Dad’s Diary

Dad’s Diary

There is always a snake in the grass. A primitive, but crucial, part of the human mind is always alert for dangers. parents immediately discover a heightened sense of awareness of all the dangers that their new baby faces in the world.

When we were expecting our first baby, I had a man over with a massive 20 tonne digger doing some work in our garden. He finished early, and I had a flash of inspiration: what we really needed was a trout pond, six foot deep and twenty feet wide, fed by the stream. The digger driver, somewhat older and wiser, and with a brood of his own, looked at me askew. In his West Cork drawl he said, “Isn’t your wife due any week now? Will she not be worried about the baby at all, falling into the pond?” My wife was away, and I assured him there was nothing to worry about – it would be grand altogether. I couldn’t see an issue. “You’ll regret it!” he said with a knowing smile as he went about his work.

At the end of that day, the new pond seemed a thing of unutterable beauty. It was brimful of crystal clear stream water, deep enough to swim in, so I in I dived.  What a stroke of genius it was to have created a natural swimming pool in a single afternoon! It was a picture of paradise under the shade of sycamore trees, as ferns graced its banks.

Three weeks later, when I brought my son home, it had transmogrified into a pit of death. An evil swamp purpose built to devour children, just outside our own home. I had no idea how my perceptions of danger would alter the moment I first held my son. I remember, the day he was born, in the hospital, my mother smiling at me and saying, “You’ll love him for ever, but you’ll worry about him for ever too.” The thing was, these brand new parental danger sensors were not wrong: they were right. A deep body of water is lethal to a small child. Everytime someone left the front door ajar and my boy could not be seen I would have almost a heart attack and would run to the pond fearing the worst, with the words of the digger man ringing in my ears: “you’ll regret it.” It was drained before the second arrived.

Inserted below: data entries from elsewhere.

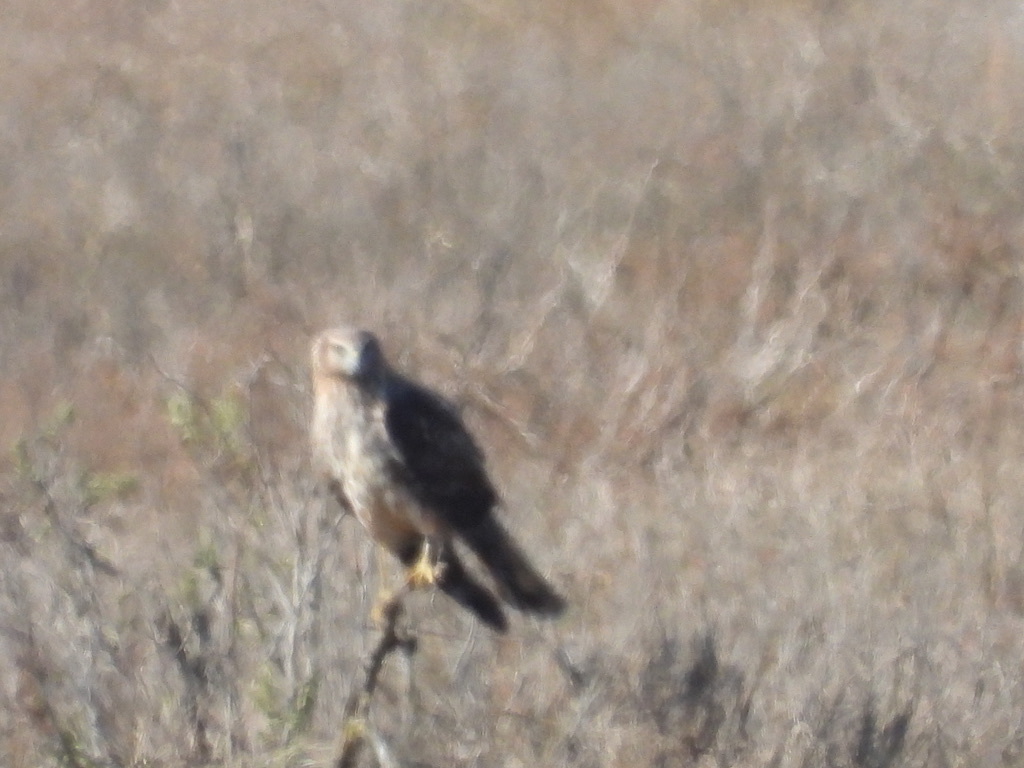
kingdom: Animalia
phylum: Chordata
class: Aves
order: Accipitriformes
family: Accipitridae
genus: Circus
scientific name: Circus cyaneus
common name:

Parents can seem over-protective. Some can be of course. Yet the dangers children face are real. People sometimes scoff at the new and elaborate safeguarding procedures that surround all activities with children these days. Yet look what happened in the days before anyone considered the possibilities of child abuse, or before society stopped teachers beating children. Many adults today still bear the emotional and psychological scars of that negligence.

Instincts

The instincts parents have for their own children are generally very good. Good paediatric doctors and nurses will listed carefully to parents, and take account of their instincts, as they know that they can be a sound guide. With that protective  parental instinct comes a kind of ferocity when children are threatened. There is the phenomenon of hysterical strength, where a mother lifts a two tonne car off her child. We see the same protectiveness in animals, be it a herd of cattle with calves, or a ewe with lambs.  A strange new certainty arises in parents upon the birth of their first child: the most placid person suddenly knows, deep  in their heart, that they would without hesitation die for or  – if necessary, kill – to protect their child.